DIRECTIONS FOR THIS TASK:
Transcribe the data below verbatim from the line with "left eye: (1693, 411)" to the line with "right ear: (921, 378)". Include both of those lines.

ENTRIES SUPPLIED:
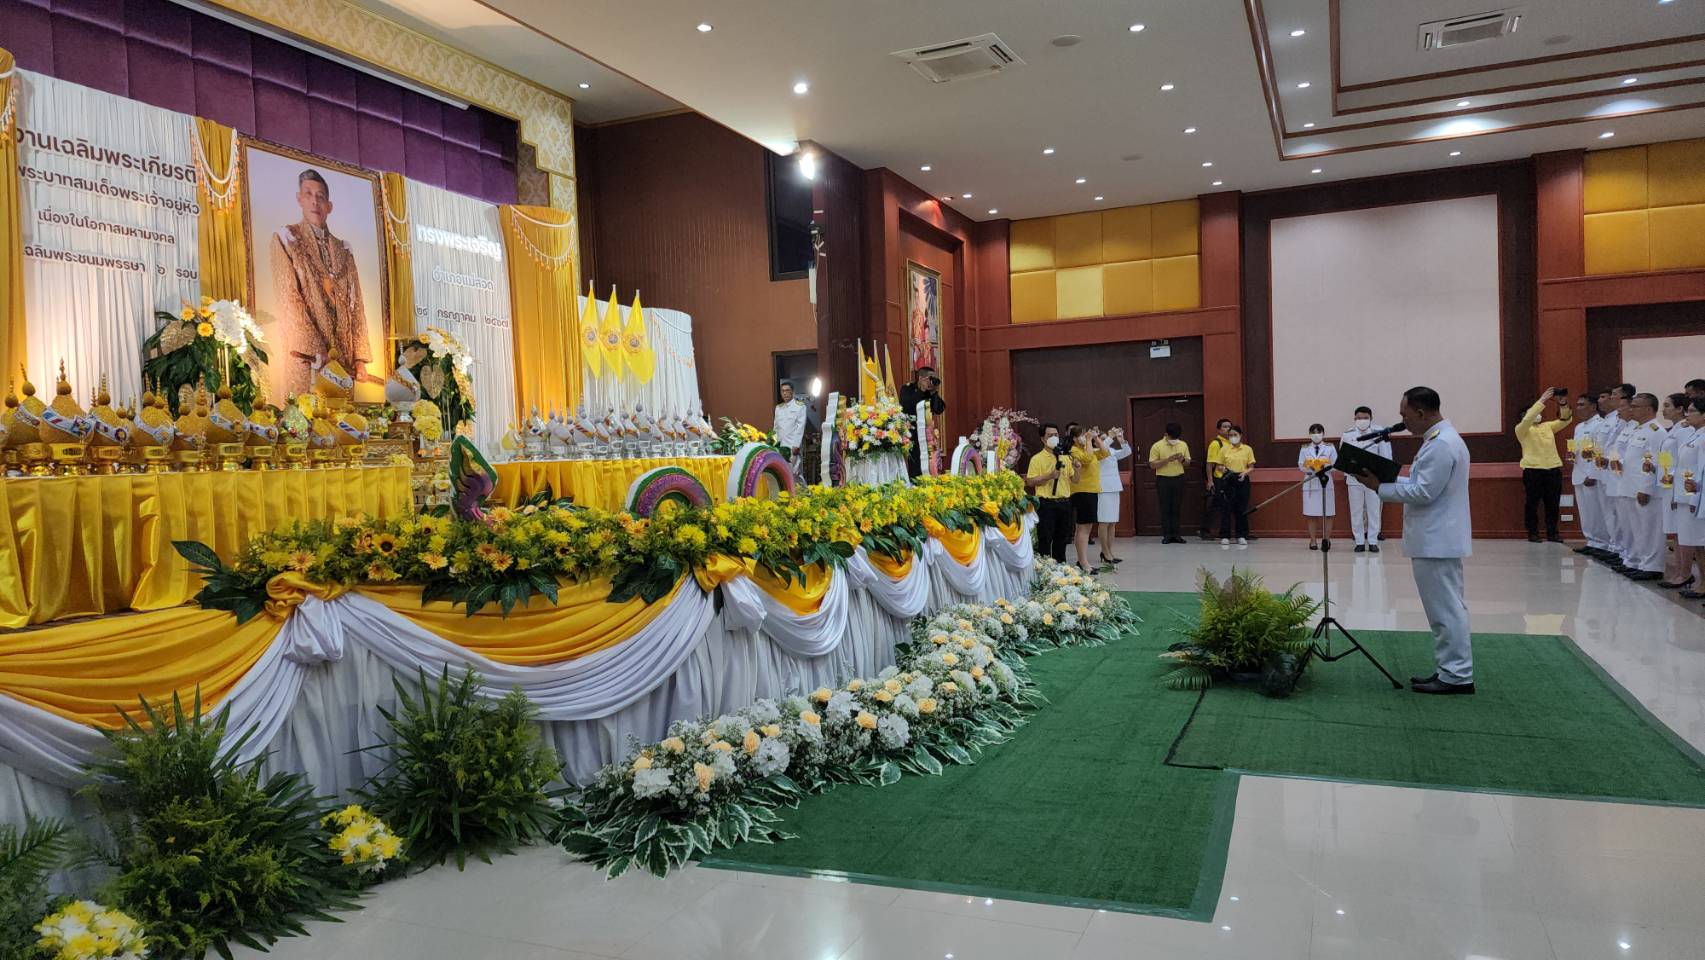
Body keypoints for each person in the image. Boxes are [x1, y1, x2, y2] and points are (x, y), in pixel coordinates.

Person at [1353, 386, 1473, 695]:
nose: (1403, 421)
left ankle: (1457, 675)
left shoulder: (1441, 444)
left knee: (1446, 611)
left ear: (1421, 413)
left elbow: (1424, 492)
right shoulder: (1440, 439)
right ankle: (1451, 670)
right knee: (1446, 609)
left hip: (1437, 540)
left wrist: (1380, 488)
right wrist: (1390, 480)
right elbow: (1424, 483)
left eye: (1405, 415)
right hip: (1437, 538)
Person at [269, 168, 371, 394]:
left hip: (343, 358)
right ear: (299, 199)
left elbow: (357, 305)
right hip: (307, 359)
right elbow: (289, 300)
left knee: (343, 415)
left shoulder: (344, 249)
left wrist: (359, 358)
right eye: (308, 194)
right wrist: (316, 348)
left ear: (329, 206)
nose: (315, 201)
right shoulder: (287, 239)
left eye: (320, 196)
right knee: (308, 414)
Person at [1616, 392, 1667, 581]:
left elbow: (1654, 463)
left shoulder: (1656, 431)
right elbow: (1633, 458)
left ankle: (1653, 566)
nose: (1631, 409)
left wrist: (1646, 488)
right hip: (1630, 486)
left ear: (1648, 409)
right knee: (1638, 530)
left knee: (1650, 530)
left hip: (1646, 489)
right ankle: (1640, 563)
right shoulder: (1638, 429)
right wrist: (1619, 462)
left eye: (1635, 406)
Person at [1515, 387, 1573, 543]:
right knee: (1532, 503)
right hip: (1533, 470)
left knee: (1553, 503)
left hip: (1553, 469)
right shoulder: (1521, 429)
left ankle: (1552, 533)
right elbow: (1528, 419)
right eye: (1532, 412)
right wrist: (1542, 400)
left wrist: (1563, 404)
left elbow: (1566, 420)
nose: (1537, 415)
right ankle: (1533, 532)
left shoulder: (1547, 426)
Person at [1599, 384, 1641, 571]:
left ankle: (1630, 556)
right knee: (1618, 517)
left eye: (1615, 395)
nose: (1611, 398)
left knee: (1630, 521)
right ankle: (1623, 552)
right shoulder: (1620, 423)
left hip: (1626, 478)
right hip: (1614, 475)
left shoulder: (1636, 427)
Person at [1339, 406, 1390, 553]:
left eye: (1365, 418)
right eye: (1359, 418)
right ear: (1354, 419)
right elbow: (1343, 456)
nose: (1362, 420)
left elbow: (1385, 457)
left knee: (1374, 510)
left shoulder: (1377, 434)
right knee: (1356, 511)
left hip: (1373, 480)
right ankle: (1359, 541)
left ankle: (1373, 541)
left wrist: (1382, 476)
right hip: (1354, 479)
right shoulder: (1347, 435)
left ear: (1371, 419)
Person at [1025, 422, 1076, 562]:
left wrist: (1078, 467)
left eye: (1056, 435)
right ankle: (1045, 568)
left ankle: (1061, 567)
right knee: (1045, 539)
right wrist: (1049, 476)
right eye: (1050, 435)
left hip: (1065, 503)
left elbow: (1075, 480)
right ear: (1043, 439)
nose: (1054, 438)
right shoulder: (1037, 459)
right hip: (1046, 504)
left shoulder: (1065, 457)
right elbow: (1030, 482)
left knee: (1063, 539)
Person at [1659, 392, 1694, 589]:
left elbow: (1683, 462)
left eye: (1667, 406)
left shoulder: (1685, 430)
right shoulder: (1674, 429)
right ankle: (1680, 570)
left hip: (1676, 486)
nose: (1663, 410)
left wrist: (1675, 489)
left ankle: (1684, 572)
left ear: (1680, 409)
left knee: (1682, 532)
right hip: (1668, 485)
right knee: (1675, 532)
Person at [1568, 392, 1607, 557]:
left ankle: (1602, 543)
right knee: (1585, 512)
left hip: (1591, 475)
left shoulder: (1600, 425)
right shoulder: (1579, 427)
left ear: (1593, 406)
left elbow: (1600, 451)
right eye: (1577, 405)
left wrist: (1593, 473)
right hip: (1579, 472)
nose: (1578, 408)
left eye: (1582, 405)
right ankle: (1591, 541)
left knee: (1596, 511)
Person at [1674, 397, 1705, 601]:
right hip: (1689, 494)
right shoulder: (1694, 434)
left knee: (1701, 543)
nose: (1688, 414)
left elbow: (1701, 470)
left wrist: (1696, 498)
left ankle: (1703, 584)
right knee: (1697, 543)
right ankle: (1701, 582)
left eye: (1693, 411)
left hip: (1697, 497)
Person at [1069, 426, 1111, 571]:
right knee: (1083, 528)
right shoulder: (1074, 450)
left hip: (1091, 491)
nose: (1085, 437)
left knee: (1086, 527)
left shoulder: (1088, 449)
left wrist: (1096, 438)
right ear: (1075, 438)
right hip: (1082, 491)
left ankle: (1082, 561)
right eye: (1081, 435)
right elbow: (1086, 459)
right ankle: (1083, 563)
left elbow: (1105, 452)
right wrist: (1088, 440)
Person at [1147, 423, 1190, 545]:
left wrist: (1182, 460)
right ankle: (1167, 535)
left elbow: (1188, 463)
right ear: (1166, 434)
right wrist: (1168, 460)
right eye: (1172, 438)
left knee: (1177, 508)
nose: (1174, 441)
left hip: (1179, 478)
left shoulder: (1183, 444)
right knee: (1165, 508)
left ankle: (1177, 535)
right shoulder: (1157, 446)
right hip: (1163, 479)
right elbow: (1152, 465)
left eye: (1176, 438)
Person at [898, 366, 945, 478]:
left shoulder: (930, 392)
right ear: (921, 378)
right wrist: (921, 391)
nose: (931, 381)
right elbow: (907, 406)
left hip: (928, 435)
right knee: (916, 467)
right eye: (930, 378)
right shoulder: (907, 389)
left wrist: (934, 393)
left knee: (931, 465)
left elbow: (939, 409)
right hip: (913, 436)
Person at [1298, 423, 1338, 550]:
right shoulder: (1305, 448)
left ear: (1323, 434)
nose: (1316, 435)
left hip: (1326, 482)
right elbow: (1301, 465)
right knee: (1311, 514)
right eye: (1313, 432)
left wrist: (1323, 466)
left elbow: (1336, 465)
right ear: (1310, 435)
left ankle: (1326, 539)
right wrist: (1312, 467)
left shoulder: (1330, 447)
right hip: (1311, 482)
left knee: (1328, 513)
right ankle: (1313, 540)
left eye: (1318, 432)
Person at [1215, 425, 1255, 545]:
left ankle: (1241, 535)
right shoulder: (1224, 449)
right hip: (1228, 479)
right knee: (1226, 507)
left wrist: (1245, 473)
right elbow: (1219, 465)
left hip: (1242, 479)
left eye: (1235, 435)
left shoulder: (1247, 449)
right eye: (1230, 435)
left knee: (1241, 508)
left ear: (1240, 435)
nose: (1233, 437)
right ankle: (1225, 535)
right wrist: (1224, 470)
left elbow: (1251, 466)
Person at [1097, 427, 1132, 561]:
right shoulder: (1095, 451)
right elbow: (1102, 450)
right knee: (1104, 522)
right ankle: (1105, 551)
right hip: (1103, 490)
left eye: (1106, 438)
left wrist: (1121, 440)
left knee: (1112, 522)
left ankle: (1109, 552)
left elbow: (1127, 452)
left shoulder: (1111, 450)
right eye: (1103, 439)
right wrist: (1109, 438)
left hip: (1114, 488)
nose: (1107, 440)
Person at [1201, 418, 1233, 540]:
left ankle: (1224, 532)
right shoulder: (1216, 444)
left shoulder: (1231, 443)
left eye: (1229, 426)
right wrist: (1210, 481)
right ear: (1219, 430)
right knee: (1213, 506)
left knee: (1225, 506)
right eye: (1224, 426)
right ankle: (1204, 530)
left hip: (1229, 478)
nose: (1227, 429)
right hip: (1218, 478)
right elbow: (1210, 463)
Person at [773, 381, 811, 478]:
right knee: (781, 474)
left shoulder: (800, 407)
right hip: (780, 446)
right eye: (782, 391)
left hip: (792, 446)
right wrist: (774, 444)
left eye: (787, 390)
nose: (785, 393)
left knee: (794, 474)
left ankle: (799, 488)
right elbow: (775, 428)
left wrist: (796, 445)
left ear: (792, 392)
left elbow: (800, 427)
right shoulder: (778, 408)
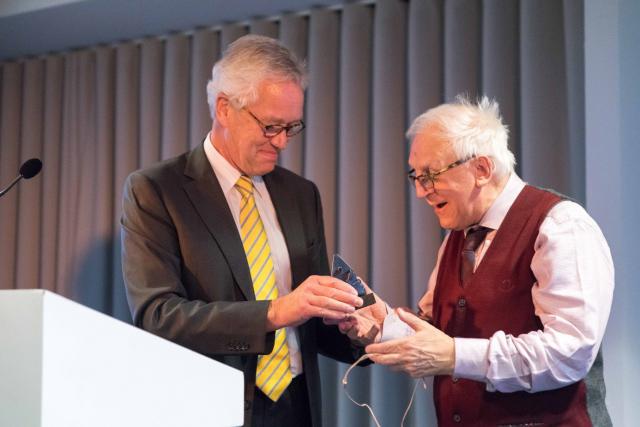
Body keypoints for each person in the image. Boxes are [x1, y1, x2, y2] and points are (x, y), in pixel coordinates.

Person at [121, 35, 365, 427]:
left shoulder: (301, 194)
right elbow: (158, 315)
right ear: (225, 109)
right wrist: (274, 312)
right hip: (209, 407)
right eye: (271, 126)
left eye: (292, 127)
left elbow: (312, 316)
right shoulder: (157, 189)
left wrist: (361, 329)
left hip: (297, 406)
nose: (282, 141)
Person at [339, 96, 614, 426]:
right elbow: (441, 333)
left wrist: (455, 356)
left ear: (482, 169)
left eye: (431, 174)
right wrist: (382, 326)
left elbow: (568, 353)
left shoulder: (561, 226)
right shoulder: (458, 238)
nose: (421, 191)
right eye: (416, 175)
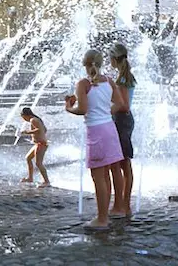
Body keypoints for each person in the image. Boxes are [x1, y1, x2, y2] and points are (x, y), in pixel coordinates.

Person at [65, 49, 127, 230]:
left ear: (85, 64)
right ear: (101, 63)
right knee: (107, 174)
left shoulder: (83, 84)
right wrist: (105, 112)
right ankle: (112, 211)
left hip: (96, 132)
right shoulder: (108, 81)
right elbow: (120, 104)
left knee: (98, 177)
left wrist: (69, 108)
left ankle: (101, 219)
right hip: (110, 129)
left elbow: (82, 109)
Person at [108, 43, 136, 218]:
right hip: (124, 121)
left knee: (122, 163)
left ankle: (123, 204)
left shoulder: (123, 80)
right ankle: (123, 203)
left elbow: (124, 106)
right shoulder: (124, 77)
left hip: (122, 121)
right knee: (123, 162)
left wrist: (107, 108)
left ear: (113, 58)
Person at [20, 107, 51, 188]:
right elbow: (44, 129)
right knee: (28, 158)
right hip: (38, 144)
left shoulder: (33, 120)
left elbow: (39, 130)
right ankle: (30, 178)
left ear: (25, 115)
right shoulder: (36, 119)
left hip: (41, 144)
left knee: (38, 163)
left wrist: (27, 132)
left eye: (23, 117)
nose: (23, 119)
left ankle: (46, 181)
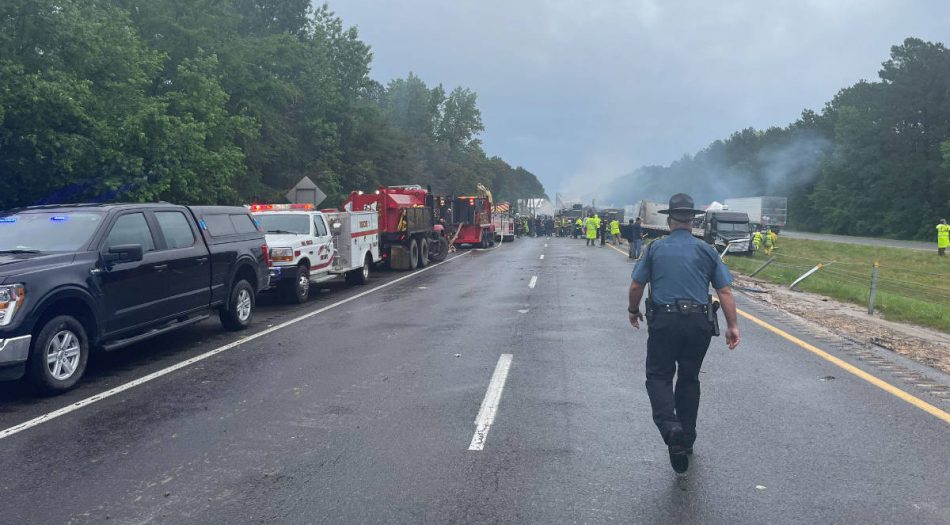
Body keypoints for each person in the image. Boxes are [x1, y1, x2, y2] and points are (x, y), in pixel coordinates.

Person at [627, 193, 740, 474]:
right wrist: (733, 326)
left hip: (664, 321)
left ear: (669, 219)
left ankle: (671, 428)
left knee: (659, 376)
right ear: (692, 220)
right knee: (689, 379)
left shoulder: (655, 249)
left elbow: (636, 286)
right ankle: (686, 440)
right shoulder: (708, 250)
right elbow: (724, 290)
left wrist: (633, 309)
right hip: (699, 322)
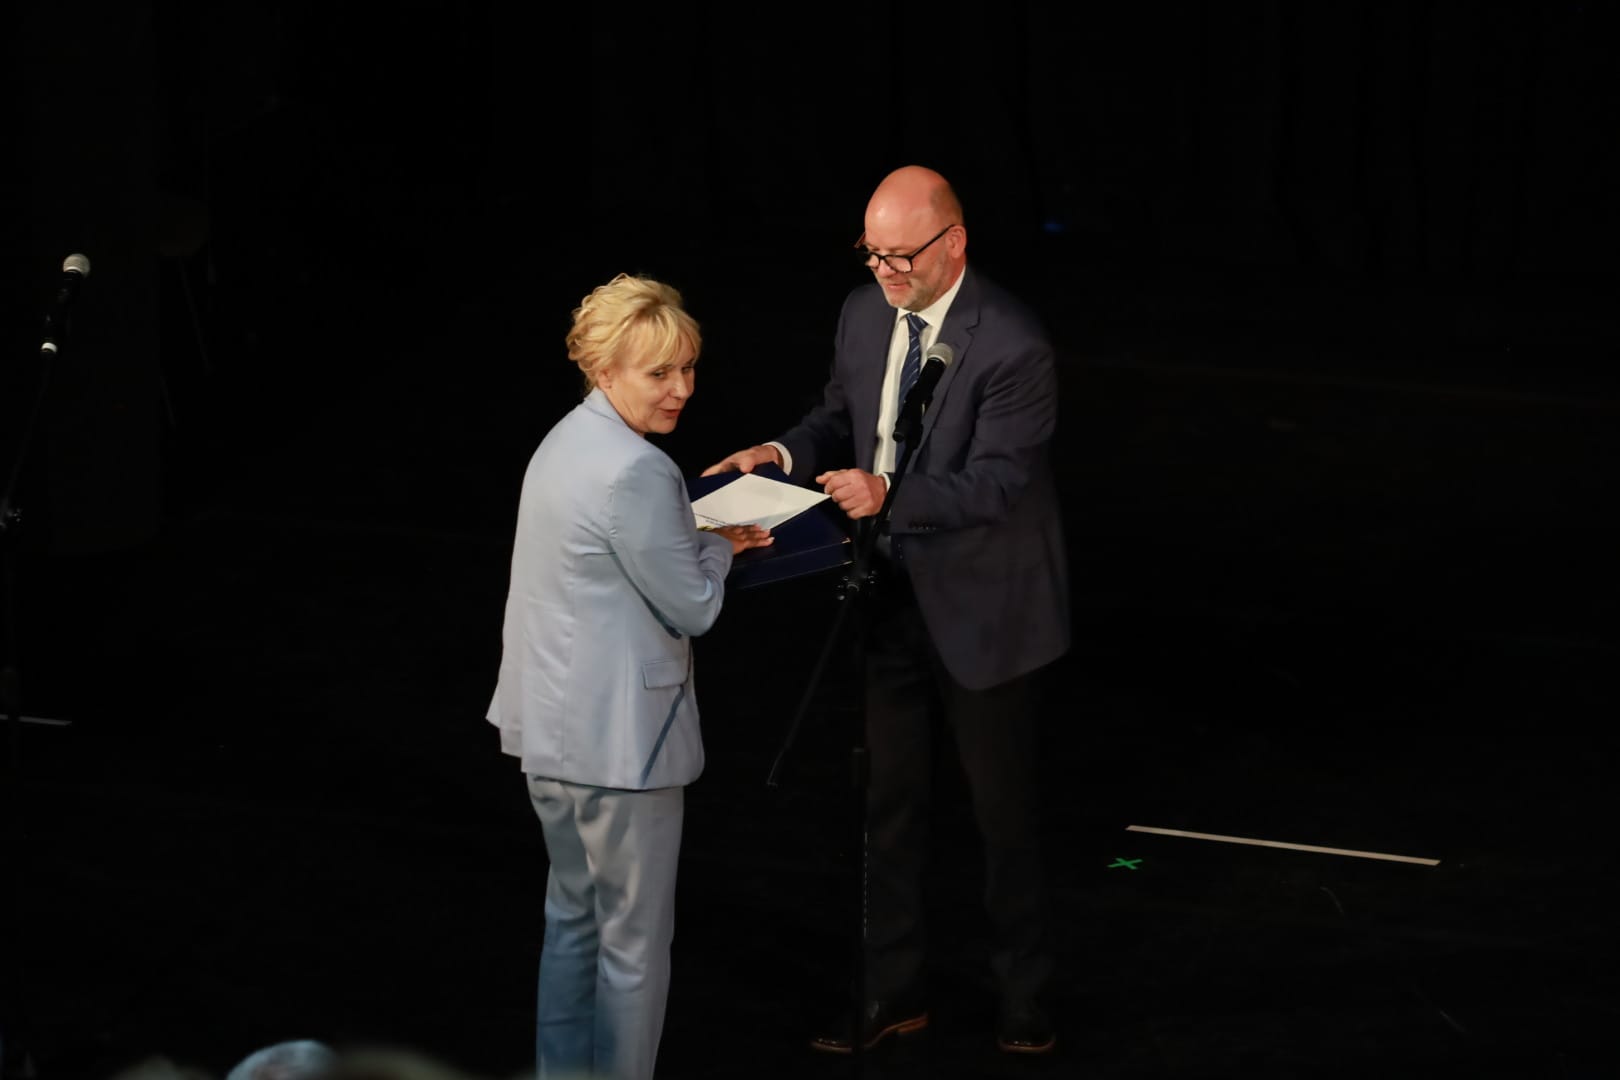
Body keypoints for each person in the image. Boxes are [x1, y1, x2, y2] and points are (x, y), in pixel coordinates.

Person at [704, 165, 1069, 1055]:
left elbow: (994, 485)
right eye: (872, 254)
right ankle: (892, 992)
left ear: (955, 243)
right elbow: (840, 414)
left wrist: (887, 493)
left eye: (901, 256)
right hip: (887, 596)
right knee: (888, 805)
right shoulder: (864, 312)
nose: (884, 272)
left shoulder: (1014, 344)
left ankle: (1024, 996)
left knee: (1002, 818)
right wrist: (780, 453)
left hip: (986, 610)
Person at [486, 272, 771, 1080]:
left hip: (550, 736)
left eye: (688, 368)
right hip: (621, 750)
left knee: (573, 923)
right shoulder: (639, 470)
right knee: (633, 947)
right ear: (604, 370)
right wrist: (718, 545)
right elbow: (695, 607)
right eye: (660, 372)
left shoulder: (562, 440)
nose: (682, 389)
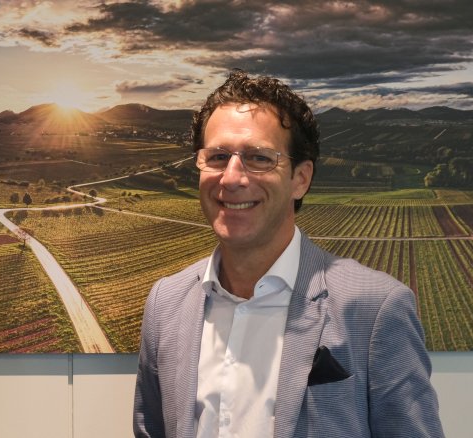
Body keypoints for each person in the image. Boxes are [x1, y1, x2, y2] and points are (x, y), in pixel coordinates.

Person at [133, 70, 443, 438]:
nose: (231, 178)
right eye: (217, 156)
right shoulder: (165, 303)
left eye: (259, 158)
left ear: (301, 179)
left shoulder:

ANSWER AREA:
left eye: (1693, 411)
left hip: (1697, 497)
Person at [1069, 426, 1111, 571]:
right knee: (1083, 528)
right shoulder: (1074, 450)
left hip: (1091, 491)
nose: (1085, 437)
left knee: (1086, 527)
left shoulder: (1088, 449)
left wrist: (1096, 438)
right ear: (1075, 438)
right hip: (1082, 491)
left ankle: (1082, 561)
right eye: (1081, 435)
right elbow: (1086, 459)
right ankle: (1083, 563)
left elbow: (1105, 452)
right wrist: (1088, 440)
Person at [1147, 423, 1190, 545]:
left wrist: (1182, 460)
right ankle: (1167, 535)
left elbow: (1188, 463)
right ear: (1166, 434)
right wrist: (1168, 460)
right eye: (1172, 438)
left knee: (1177, 508)
nose: (1174, 441)
left hip: (1179, 478)
left shoulder: (1183, 444)
right knee: (1165, 508)
left ankle: (1177, 535)
right shoulder: (1157, 446)
right hip: (1163, 479)
right elbow: (1152, 465)
left eye: (1176, 438)
Person at [898, 366, 945, 478]:
left shoulder: (930, 392)
right ear: (921, 378)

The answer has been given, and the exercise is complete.